- _Exercise aim_
Repeat every line of text in the data below word for word, and leave the pictures out of your answer.

Collection entries:
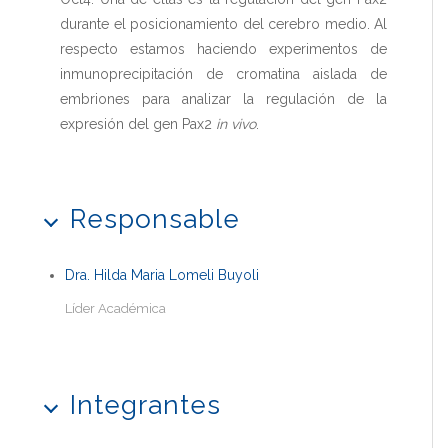
durante el posicionamiento del cerebro medio. Al
respecto estamos haciendo experimentos de
inmunoprecipitación de cromatina aislada de
embriones para analizar la regulación de la
expresión del gen Pax2
in vivo
.
Responsable
Dra. Hilda Maria Lomeli Buyoli
Líder Académica
Integrantes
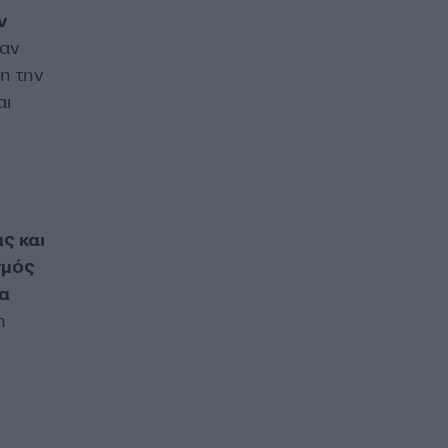
ν
αν
η την
αι
ε
ς και
σμός
ια
η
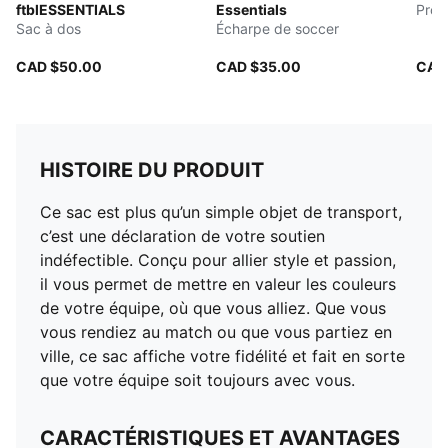
ftblESSENTIALS
Essentials
Prot
Sac à dos
Écharpe de soccer
CAD $50.00
CAD $35.00
CAD
HISTOIRE DU PRODUIT
Ce sac est plus qu’un simple objet de transport,
c’est une déclaration de votre soutien
indéfectible. Conçu pour allier style et passion,
il vous permet de mettre en valeur les couleurs
de votre équipe, où que vous alliez. Que vous
vous rendiez au match ou que vous partiez en
ville, ce sac affiche votre fidélité et fait en sorte
que votre équipe soit toujours avec vous.
CARACTÉRISTIQUES ET AVANTAGES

- _Task response_
durante el posicionamiento del cerebro medio. Al
respecto estamos haciendo experimentos de
inmunoprecipitación de cromatina aislada de
embriones para analizar la regulación de la
expresión del gen Pax2
in vivo
.
Responsable
Dra. Hilda Maria Lomeli Buyoli
Líder Académica
Integrantes
ν
αν
η την
αι
ε
ς και
σμός
ια
η
ftblESSENTIALS
Essentials
Prot
Sac à dos
Écharpe de soccer
CAD $50.00
CAD $35.00
CAD
HISTOIRE DU PRODUIT
Ce sac est plus qu’un simple objet de transport,
c’est une déclaration de votre soutien
indéfectible. Conçu pour allier style et passion,
il vous permet de mettre en valeur les couleurs
de votre équipe, où que vous alliez. Que vous
vous rendiez au match ou que vous partiez en
ville, ce sac affiche votre fidélité et fait en sorte
que votre équipe soit toujours avec vous.
CARACTÉRISTIQUES ET AVANTAGES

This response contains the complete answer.